What is the type of quantity of electric current ? is it vector or scalar? [duplicate]

Question

I'm reading David j. Griffiths-Introduction to Electrodynamics

in section $5.1.3$ named by Currents we wrote this

'' Current is actually a vector: I = $λ$v. Because the path of the flow is dictated by the shape of the wire, one doesn’t ordinarily bother to display the direction of I explicitly, but when it comes to surface and volume currents we cannot afford to be so casual ''

in contrary with Engineering Electromagnetics by William H. Hayt textbook which he wrote this:

'' Current is not a vector, for it is easy to visualize a problem in which a total current I in a conductor of nonuniform cross section (such as a sphere) may have a different direction at each point of a given cross section. Current in an exceedingly fine wire, or a filamentar current, is occasionally defined as a vector, but we usually prefer to be consistent and give the direction to the filament, or path, and not to the current''

Many questions arise at this point

$1$) What is truly the nature of current? is it vector or scalar quantity? and if it's vector how in KCL we sum the current algebraically not vectorially?

$2$) how can the current be a vector quantity and it's equal to \begin{gather*} I=\int_{S}^{}\overrightarrow{J} \cdot d\overrightarrow{S} \end{gather*} which is a dot product how can a dot product produce a vector quantity ?

$3$) and why when dealing with electrical circuits when solving a problem and a current become negative we flip it's direction ?

Answer 1

An often-unstated principle in making physical models of systems is that they are simplifications of reality. One of the hallmarks of a good model that it is simple enough to understand what you're trying to find out or understand, while at the same time being inclusive enough that it actually gives accurate-enough* results.

What you're struggling with is three different models of current. These models are conceived for different purposes, by different people. Each one of these models will help you understand some aspect of physical reality.
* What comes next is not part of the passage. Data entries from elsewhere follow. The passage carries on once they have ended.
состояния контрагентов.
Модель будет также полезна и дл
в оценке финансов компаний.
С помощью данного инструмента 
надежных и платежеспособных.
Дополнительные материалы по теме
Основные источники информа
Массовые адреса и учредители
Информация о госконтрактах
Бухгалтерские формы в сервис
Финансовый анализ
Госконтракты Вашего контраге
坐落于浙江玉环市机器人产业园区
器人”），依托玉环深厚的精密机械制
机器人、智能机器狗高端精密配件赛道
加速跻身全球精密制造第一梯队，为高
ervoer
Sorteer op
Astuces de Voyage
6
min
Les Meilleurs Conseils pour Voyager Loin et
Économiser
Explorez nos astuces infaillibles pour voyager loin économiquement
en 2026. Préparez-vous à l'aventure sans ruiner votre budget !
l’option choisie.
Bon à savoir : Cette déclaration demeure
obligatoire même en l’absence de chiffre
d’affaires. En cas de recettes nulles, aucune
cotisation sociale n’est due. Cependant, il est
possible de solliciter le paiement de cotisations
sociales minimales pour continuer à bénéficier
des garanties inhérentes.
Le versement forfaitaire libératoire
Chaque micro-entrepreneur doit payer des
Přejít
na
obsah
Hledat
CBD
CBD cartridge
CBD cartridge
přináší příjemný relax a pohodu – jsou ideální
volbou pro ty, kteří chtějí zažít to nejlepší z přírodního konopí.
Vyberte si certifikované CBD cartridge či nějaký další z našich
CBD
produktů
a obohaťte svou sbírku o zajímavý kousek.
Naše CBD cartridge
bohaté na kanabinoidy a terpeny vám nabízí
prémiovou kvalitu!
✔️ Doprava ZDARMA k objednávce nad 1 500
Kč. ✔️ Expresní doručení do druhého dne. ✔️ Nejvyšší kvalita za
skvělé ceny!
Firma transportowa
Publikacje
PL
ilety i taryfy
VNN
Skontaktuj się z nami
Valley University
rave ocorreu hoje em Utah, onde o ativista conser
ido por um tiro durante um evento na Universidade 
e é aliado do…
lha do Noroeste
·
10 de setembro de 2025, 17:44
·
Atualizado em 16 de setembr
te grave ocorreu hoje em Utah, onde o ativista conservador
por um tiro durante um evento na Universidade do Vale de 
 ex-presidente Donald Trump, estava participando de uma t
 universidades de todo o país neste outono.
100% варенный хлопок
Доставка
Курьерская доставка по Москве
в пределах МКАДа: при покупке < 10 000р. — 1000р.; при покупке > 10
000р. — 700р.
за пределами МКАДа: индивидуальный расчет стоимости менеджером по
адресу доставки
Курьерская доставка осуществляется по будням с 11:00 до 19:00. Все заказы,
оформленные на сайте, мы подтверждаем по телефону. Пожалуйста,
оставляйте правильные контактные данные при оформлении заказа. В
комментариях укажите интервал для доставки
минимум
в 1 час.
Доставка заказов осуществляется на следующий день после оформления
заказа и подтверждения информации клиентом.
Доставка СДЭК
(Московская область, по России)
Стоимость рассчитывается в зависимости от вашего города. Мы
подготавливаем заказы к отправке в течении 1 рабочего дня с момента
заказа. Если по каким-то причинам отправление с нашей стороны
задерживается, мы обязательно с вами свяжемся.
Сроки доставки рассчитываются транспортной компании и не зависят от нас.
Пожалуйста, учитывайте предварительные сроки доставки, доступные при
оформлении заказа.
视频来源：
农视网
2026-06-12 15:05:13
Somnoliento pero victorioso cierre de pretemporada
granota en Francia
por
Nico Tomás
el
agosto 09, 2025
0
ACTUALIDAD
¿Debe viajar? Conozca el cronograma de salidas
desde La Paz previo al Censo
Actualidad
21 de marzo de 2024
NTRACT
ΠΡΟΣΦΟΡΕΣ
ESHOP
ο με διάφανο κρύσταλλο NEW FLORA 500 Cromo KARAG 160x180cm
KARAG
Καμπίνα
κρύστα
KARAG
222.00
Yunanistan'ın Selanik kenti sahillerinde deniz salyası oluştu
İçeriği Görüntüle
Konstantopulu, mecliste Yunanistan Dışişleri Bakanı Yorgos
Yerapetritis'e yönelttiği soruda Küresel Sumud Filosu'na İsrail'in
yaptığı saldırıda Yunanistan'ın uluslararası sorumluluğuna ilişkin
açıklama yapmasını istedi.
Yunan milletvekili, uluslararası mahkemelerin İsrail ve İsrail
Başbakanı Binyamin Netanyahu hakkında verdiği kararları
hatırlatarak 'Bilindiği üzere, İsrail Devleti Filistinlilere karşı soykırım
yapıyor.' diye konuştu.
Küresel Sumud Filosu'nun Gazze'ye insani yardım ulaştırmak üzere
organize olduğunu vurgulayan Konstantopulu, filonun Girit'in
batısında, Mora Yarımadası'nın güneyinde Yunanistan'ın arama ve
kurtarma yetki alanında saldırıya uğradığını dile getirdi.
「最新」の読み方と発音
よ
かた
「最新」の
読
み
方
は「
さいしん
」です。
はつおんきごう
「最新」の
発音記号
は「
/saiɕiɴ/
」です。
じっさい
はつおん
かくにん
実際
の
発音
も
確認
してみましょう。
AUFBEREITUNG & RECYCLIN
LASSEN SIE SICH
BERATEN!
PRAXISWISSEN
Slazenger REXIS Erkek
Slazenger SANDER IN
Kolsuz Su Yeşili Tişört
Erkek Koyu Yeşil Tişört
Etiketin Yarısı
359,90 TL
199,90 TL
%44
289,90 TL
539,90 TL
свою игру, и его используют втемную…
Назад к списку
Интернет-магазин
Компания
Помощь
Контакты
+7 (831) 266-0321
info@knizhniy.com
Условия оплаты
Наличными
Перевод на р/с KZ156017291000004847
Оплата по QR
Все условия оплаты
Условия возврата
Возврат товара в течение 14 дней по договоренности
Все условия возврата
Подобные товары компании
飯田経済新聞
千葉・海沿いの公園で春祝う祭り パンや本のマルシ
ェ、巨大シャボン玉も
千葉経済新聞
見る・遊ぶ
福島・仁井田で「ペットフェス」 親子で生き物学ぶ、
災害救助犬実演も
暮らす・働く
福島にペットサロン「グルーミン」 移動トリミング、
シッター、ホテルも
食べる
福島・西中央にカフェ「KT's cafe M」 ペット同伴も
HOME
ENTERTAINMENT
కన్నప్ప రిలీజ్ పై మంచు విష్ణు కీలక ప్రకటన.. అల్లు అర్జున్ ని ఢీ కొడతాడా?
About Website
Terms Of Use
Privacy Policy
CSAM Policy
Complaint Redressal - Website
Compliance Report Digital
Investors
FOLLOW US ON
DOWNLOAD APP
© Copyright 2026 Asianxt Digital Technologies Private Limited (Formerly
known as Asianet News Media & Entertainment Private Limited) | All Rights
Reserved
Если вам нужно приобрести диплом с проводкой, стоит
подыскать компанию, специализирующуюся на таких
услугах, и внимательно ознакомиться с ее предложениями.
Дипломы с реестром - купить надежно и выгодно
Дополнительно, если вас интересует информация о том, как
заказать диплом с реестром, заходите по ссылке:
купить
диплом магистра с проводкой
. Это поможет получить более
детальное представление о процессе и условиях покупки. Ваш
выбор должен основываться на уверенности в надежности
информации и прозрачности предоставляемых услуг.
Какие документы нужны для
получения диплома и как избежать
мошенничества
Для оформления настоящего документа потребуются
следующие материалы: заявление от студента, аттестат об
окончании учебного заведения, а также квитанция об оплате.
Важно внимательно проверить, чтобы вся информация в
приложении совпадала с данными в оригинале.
I need to descend into opinion, here, because designing models -- and writing textbooks -- is an art, and art is intuitive.

David j. Griffiths is correct for the book he is writing. He probably should have said "current can be treated as a vector", or perhaps even "current in a wire can be treated as a vector", or even "in a thin wire". Were I writing such a statement, I'd add "for the purposes of this analysis", too, just to make it clear that in other circumstances I won't be treating current as a vector.

William H. Hayt is also correct for the book he is writing. In my opinion he is more generally correct, in that he is alluding to the fact that a current vector implies infinite current density. The interpretation that current is the result of a current vector (your $\vec I = \int_S \vec J \cdot dS$) is probably the most general -- but it's also the hardest one to get your head wrapped around when you're approaching electrodynamics for the first time.

It's good to remember that

• No model is complete -- so they all "lie" by omission.
• Some models have known flaws -- so they may just plain lie (i.e., a linearized model of some physical system).
• Any textbook, academic paper, commercial technical report, etc., contains models -- and for the completeness and exact match of those models with reality, see above.

I have a detail-oriented brain and I used to trip over apparent contradictions like this. I've learned to just understand that in any context, someone has to choose a model to fit their problem and their audience, and there's a very good chance that model isn't going to be exactly the same as someone else's model.

* Never fully accurate results -- we're not gods in that regard.